Remember that these widths are larger than the true widths when dealing with data that has an average value far from 0.500. You can correct the widths given above by multiplying by 2*Sqrt[p*q]. For example, if the observed data has a mean of 0.650 (or a mean of 0.350 since the computation is symmetric about 0.5), then the 80% confidence level width would be 2*Sqrt[0.65*0.35]*0.64/Sqrt[n]=0.61/Sqrt[n].

One Sided Intervals

When the item of interest is a very rare (or very frequent) event, it is generally much more useful to compute a one-sided CI since an upper (in the case of a rare event) or lower (in the case of a frequent event) bound is all that is desired. One-sided intervals are of interest in SOM for certain categories that are always small or large such as extra-base hit frequency, or fielding percentage. For example, You don't gain much information specifying an upper bound on an observed fielding percentage of 0.995 !

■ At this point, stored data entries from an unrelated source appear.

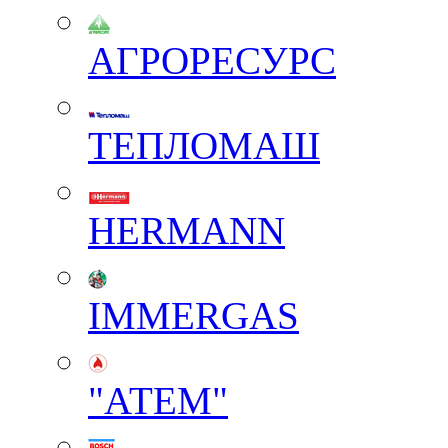
АГРОРЕСУРС
ТЕПЛОМАШ
HERMANN
IMMERGAS
"АТЕМ"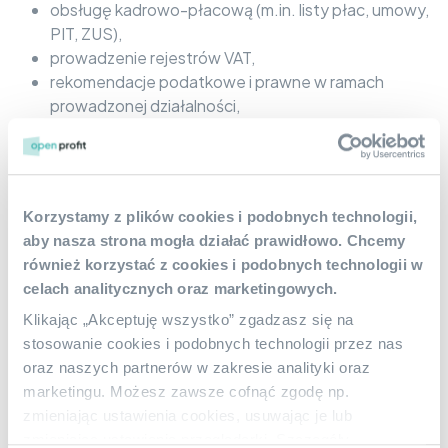
obsługę kadrowo-płacową (m.in. listy płac, umowy,
PIT, ZUS),
prowadzenie rejestrów VAT,
rekomendacje podatkowe i prawne w ramach
prowadzonej działalności,
pomoc przy zakładaniu firmy lub spółki,
stały kontakt z indywidualnym opiekunem i
przesyłanie dokumentów online (przez Dropbox).
Działamy zdalnie, ale zawsze jesteśmy blisko naszych
Korzystamy z plików cookies i podobnych technologii,
klientów – zapewniając realne wsparcie, szybką reakcję i
aby nasza strona mogła działać prawidłowo. Chcemy
indywidualne podejście do potrzeb.
również korzystać z cookies i podobnych technologii w
celach analitycznych oraz marketingowych.
Sprawdź, jak działa zdalna księgowość dla
przedsiębiorców z lubuskiego
Klikając „Akceptuję wszystko” zgadzasz się na
stosowanie cookies i podobnych technologii przez nas
Jeśli chcesz prowadzić firmę bez stresu związanego z
oraz naszych partnerów w zakresie analityki oraz
księgowością, skorzystaj z naszej oferty. Wystarczy jedno
marketingu. Możesz zawsze cofnąć zgodę np.
spotkanie online, by dowiedzieć się, jak wygląda
zmieniając ustawienia cookies, usuwając je lub
współpraca z Open Profit i w jaki sposób możemy
zmieniając ustawienia przeglądarki. Szczegóły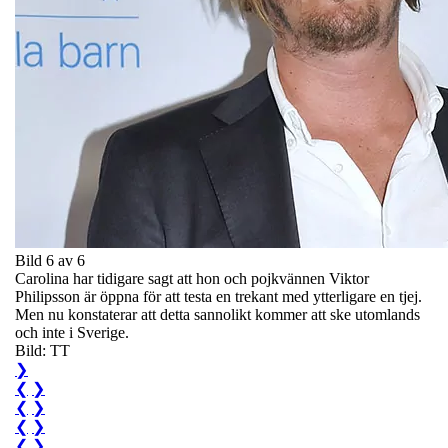
Bild 6 av 6
Carolina har tidigare sagt att hon och pojkvännen Viktor
Philipsson är öppna för att testa en trekant med ytterligare en tjej.
Men nu konstaterar att detta sannolikt kommer att ske utomlands
och inte i Sverige.
Bild: TT
❯
❮
❯
❮
❯
❮
❯
❮
❯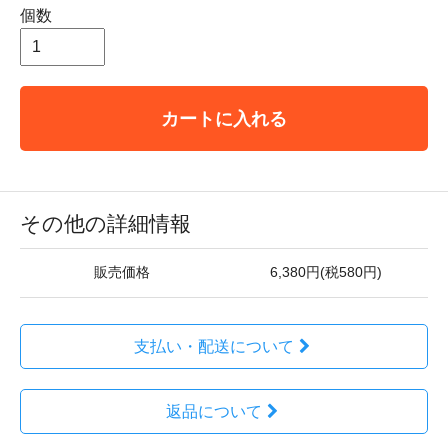
個数
カートに入れる
その他の詳細情報
販売価格
6,380円(税580円)
支払い・配送について
返品について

In these cases it's much harder to get a nice, clean expression for a bound because for extreme p values the Gaussian approximation isn't very accurate for anything but VERY large n. It is possible to get an exact answer using the Binomial distribution directly, but in this case only discrete values of the confidence level are available, and the math is a bit complicated. Basically, it's hard to give a useful numerical answer in this case without the use of a computer. Note that most modern spreadsheet programs can support this kind of computation, so with a little reading and effort you can construct a spreadsheet program to compute your own one-sided binomial CIs if you are so inclined.


96JUL22